**THINGS TO DO:**
1 – Echo the post about fear word for word, starting at "As a rule, I" and ending at "are still present.".
2 – Render this sentence from the post about fear in Spanish: "We all have fear even if we don't outwardly show it."
3 – Answer these questions using the post about fear:
(a) According to the writer, what is it to think that people are fearless and unafraid all of the time?
(b) Where did the writer sit for the last couple of days?
(c) What does the writer say they have an insane fear of?

++++ PROVIDED PASSAGE

Thursday, March 17, 2011

Fear.

What are you afraid of? Or are you not "afraid" of anything?

As a rule, I am not a fearful person by any means. I like to believe I am actually rather courageous about most things. The last couple of days, however, have put me back in my place. We, as people, are not fearless and unafraid all of the time. It is naive and pompous to think otherwise. When it comes down to it, we are all afraid of at least something. We may not hide under our blankets when we hear the house creak at night; we may not cower in the corner during a scary movie; we may not even jump and scream when someone pops around the corner to scare us. But, this doesn't really prove anything. We all have fear even if we don't outwardly show it. No matter how deep dark and secret our fears are, they are still present. 

This goes for me as well. Even though I hate to admit it. I sat in the hospital for the last couple days scared out of my mind. It was the most humbling experience I've had in a long time. I have mentioned previously that I have an insane fear of sharks, but the fear I've felt in the last couple of days blows my shark phobia out of the water. I would rather spend an entire week in a shark tank than ever deal with the tests and possibilities I've endured these last few days.

++++++++
++++ DATA EXTRACTS

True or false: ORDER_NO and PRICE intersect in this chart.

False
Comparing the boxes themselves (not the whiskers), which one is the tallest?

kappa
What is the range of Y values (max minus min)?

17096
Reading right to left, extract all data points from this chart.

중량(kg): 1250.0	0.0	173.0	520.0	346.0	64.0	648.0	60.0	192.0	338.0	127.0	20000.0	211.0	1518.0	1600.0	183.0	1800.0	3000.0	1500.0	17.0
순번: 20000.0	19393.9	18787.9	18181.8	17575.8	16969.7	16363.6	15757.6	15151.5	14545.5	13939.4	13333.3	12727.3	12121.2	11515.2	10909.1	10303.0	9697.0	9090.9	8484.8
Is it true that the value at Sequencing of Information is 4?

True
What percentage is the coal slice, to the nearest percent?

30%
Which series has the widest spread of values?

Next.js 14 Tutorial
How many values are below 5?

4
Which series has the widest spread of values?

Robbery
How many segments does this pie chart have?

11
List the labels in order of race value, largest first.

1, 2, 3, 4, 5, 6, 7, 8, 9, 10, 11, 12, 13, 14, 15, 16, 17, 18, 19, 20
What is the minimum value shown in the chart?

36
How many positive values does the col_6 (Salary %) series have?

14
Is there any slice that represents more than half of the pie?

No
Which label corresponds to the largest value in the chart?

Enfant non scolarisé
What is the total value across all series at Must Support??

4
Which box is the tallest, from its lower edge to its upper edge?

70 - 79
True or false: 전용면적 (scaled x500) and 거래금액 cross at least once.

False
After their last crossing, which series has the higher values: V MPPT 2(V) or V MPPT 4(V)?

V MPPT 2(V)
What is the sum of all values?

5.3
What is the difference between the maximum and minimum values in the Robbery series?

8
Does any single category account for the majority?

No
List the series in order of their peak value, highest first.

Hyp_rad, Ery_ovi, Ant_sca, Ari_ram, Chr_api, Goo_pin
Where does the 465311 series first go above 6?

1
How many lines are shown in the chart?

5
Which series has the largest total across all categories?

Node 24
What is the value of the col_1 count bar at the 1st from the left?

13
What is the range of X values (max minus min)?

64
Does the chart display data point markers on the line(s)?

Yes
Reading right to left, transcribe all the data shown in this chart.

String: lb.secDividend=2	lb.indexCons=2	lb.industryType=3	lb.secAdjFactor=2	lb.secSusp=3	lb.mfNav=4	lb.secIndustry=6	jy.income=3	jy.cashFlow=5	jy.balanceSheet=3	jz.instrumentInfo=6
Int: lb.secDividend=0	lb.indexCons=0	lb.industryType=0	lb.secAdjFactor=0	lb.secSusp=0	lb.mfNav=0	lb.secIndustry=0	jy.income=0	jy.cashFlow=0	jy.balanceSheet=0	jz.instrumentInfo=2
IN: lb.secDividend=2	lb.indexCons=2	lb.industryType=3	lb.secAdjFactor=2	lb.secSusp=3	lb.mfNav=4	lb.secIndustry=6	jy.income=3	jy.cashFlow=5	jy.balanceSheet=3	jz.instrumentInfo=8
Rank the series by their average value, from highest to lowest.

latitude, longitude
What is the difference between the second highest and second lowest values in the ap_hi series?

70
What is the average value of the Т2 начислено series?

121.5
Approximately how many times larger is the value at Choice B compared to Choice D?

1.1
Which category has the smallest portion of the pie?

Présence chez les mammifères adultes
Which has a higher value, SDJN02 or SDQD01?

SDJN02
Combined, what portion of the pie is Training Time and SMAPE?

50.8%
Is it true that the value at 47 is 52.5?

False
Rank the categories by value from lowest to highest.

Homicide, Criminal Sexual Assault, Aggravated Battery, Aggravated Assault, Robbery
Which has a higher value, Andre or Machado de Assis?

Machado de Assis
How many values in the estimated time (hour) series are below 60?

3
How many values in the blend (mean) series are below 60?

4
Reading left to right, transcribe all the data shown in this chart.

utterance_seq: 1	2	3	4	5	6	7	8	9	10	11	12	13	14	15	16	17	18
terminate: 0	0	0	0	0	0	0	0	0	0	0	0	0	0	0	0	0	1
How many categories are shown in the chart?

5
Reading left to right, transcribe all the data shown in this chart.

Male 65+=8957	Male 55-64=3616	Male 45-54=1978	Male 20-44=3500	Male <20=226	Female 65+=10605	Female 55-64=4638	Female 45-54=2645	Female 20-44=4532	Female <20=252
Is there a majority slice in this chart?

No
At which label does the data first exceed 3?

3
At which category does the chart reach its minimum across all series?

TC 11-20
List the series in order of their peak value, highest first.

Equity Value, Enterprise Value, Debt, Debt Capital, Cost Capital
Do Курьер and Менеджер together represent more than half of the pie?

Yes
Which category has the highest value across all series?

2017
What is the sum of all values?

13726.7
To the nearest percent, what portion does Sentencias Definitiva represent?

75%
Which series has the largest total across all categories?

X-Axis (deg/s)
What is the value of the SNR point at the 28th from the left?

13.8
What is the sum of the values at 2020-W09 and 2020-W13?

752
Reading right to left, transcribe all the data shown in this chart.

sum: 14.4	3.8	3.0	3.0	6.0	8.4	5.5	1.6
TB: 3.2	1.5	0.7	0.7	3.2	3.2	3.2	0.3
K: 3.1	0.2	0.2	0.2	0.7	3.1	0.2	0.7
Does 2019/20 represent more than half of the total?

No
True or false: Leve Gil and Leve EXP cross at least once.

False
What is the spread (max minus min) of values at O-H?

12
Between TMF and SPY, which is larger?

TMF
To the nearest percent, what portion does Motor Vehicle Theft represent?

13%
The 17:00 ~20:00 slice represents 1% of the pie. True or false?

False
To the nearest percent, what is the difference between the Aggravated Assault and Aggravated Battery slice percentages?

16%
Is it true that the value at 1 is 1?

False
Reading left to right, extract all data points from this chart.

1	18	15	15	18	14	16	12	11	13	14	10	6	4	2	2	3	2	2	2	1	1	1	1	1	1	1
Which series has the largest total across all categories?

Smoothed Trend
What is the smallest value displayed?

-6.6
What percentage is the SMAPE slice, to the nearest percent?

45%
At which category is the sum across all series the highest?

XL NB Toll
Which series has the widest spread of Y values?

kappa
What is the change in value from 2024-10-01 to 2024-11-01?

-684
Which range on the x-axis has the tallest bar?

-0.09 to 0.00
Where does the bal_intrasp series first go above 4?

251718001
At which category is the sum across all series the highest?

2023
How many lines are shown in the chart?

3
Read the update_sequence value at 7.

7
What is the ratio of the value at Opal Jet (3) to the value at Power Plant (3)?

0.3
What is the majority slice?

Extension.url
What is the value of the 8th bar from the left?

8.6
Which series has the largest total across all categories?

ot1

++++++++

**EXPECTED RESULTS:**
1 –
As a rule, I am not a fearful person by any means. I like to believe I am actually rather courageous about most things. The last couple of days, however, have put me back in my place. We, as people, are not fearless and unafraid all of the time. It is naive and pompous to think otherwise. When it comes down to it, we are all afraid of at least something. We may not hide under our blankets when we hear the house creak at night; we may not cower in the corner during a scary movie; we may not even jump and scream when someone pops around the corner to scare us. But, this doesn't really prove anything. We all have fear even if we don't outwardly show it. No matter how deep dark and secret our fears are, they are still present.

2 – Todos tenemos miedo aunque no lo mostremos exteriormente.

3 –
(a) It is naive and pompous.
(b) In the hospital.
(c) Sharks.